Sylvain St-Laurent
Les Sénateurs d’Ottawa auront droit à un makeover complet, d’ici à leur prochain match.
Les Sénateurs d’Ottawa auront droit à un makeover complet, d’ici à leur prochain match.

Il ne serait pas trop tôt

CHRONIQUE / Ainsi donc, les Sénateurs d’Ottawa auront droit à un makeover complet, d’ici à leur prochain match.

On ne connaît pas encore la date de cette partie. On ne sait pas non plus dans quel amphithéâtre il sera présenté. On sait, tout simplement, qu’ils porteront des uniformes différents quand ça se produira.

Des uniformes qui devraient beaucoup ressembler à ceux qu’ils portaient quand ils ont effectué leur grand retour dans la Ligue nationale de hockey, au début des années 1990.

Le bruit court depuis un certain temps.

Dans une petite grande ville comme Ottawa, il est difficile de ralentir la propagation des rumeurs.

Une collègue, la journaliste de l’Athlétique Hailey Salvian, a décidé de faire passer les choses à la vitesse supérieure. Dans un article, elle a cité une source «qui est au fait de ce qui se passe dans les bureaux».

Cette nouvelle, il fallait s’y attendre, a été très bien reçue par les partisans.

En réalité, cette nouvelle aurait été tout aussi bien reçue l’année dernière. Ou l’année d’avant.

Ça fait des années que les partisans demandent du changement.

On se demande bien, dans le contexte, ce qui a bien pu prendre autant de temps.

Les Sénateurs ont changé leur look pour la dernière fois au début de la saison 2007-08.

La firme Reebok venait alors d’hériter du mandat de réinventer les uniformes au hockey.

Leurs designers semblaient par exemple croire que les rayures horizontales appartenaient à une autre époque.

Treize ans plus tard, force est de reconnaître qu’ils avaient tort. Reebok n’a pas été capable de conserver son contrat. Adidas a pris la relève et habille désormais les meilleurs joueurs sur la planète.

Plus de la moitié des équipes de la LNH ont modifié leur image de marque.

C’est une belle stratégie de marketing. Quand c’est bien fait, ça permet de stimuler la vente de produits dérivés.

Et ça n’a pas l’air trop difficile de bien faire.

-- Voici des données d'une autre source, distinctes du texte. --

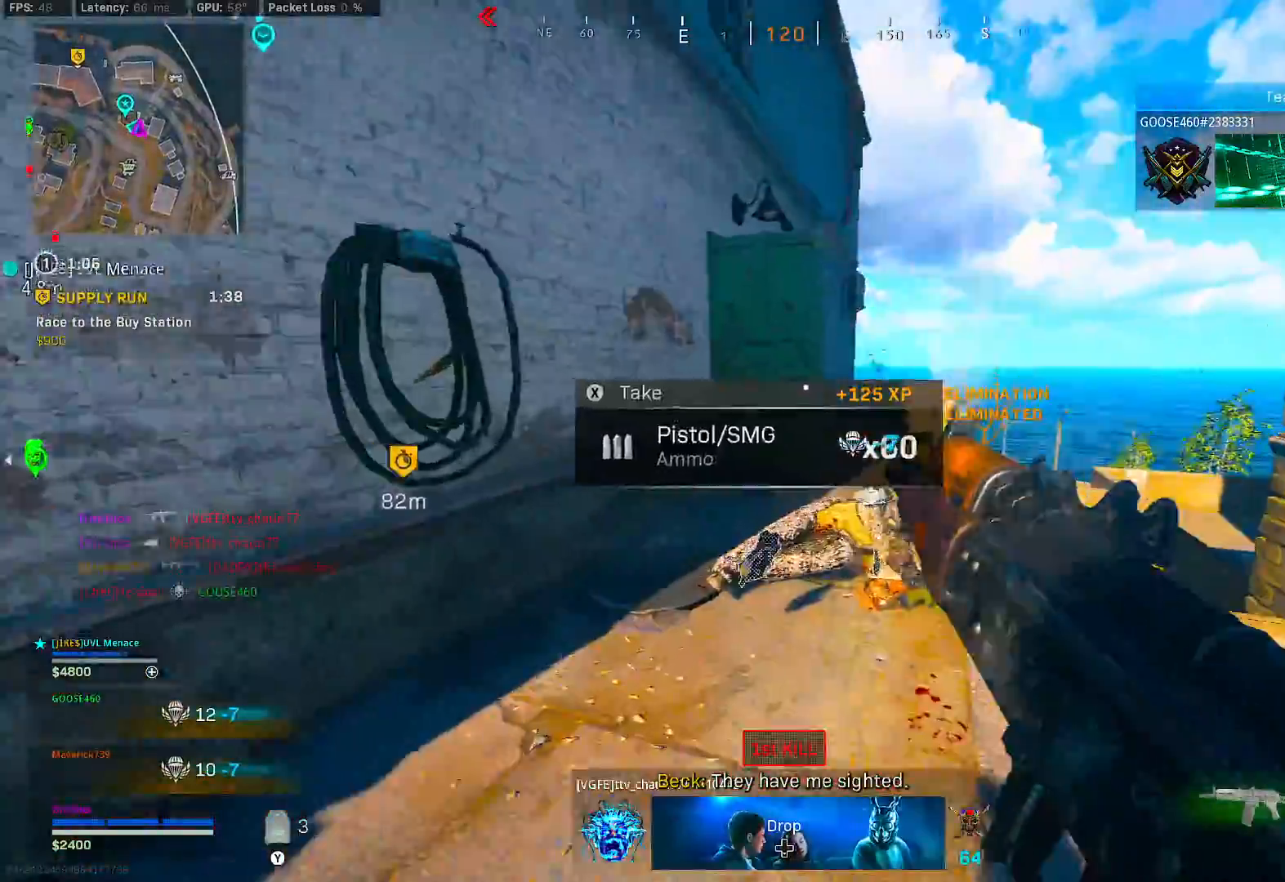
{"dt_ms": 500, "buttons": [], "left_stick": "up", "right_stick": "center", "button_events": []}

Dans plusieurs cas, au cours des dernières années, les équipes ont emprunté une recette très simple. Les Sabres de Buffalo, les Flames de Calgary, les Kings de Los Angeles, les Islanders de New York, les Penguins de Pittsburgh et les Capitals de Washington ont simplement choisi de revenir en arrière, en revenant aux couleurs et au style qu’ils arboraient durant les années 1980 et 1990.

Ce n’est pas sorcier, mais chaque fois, ça fonctionne.

Les Sénateurs devraient donc se joindre à cette tendance, si on se fie au bruit qui court, et à ceux qui «savent ce qui se passe dans les bureaux».

Bien entendu, les nouveaux uniformes ne vont pas régler tous les problèmes de l’organisation.

Porter le logo en deux dimensions des premières années ne fera pas grandir les jeunes espoirs plus rapidement.

Mais bon. Le changement de look donnera l’impression que certaines choses évoluent.

Cette initiative permettra surtout à l’organisation de faire bouger les choses sans se ruiner, dans une période difficile où elle étudie soigneusement chaque dépense.

L’Athlétique a fait état d’un autre problème des Sénateurs, la semaine dernière.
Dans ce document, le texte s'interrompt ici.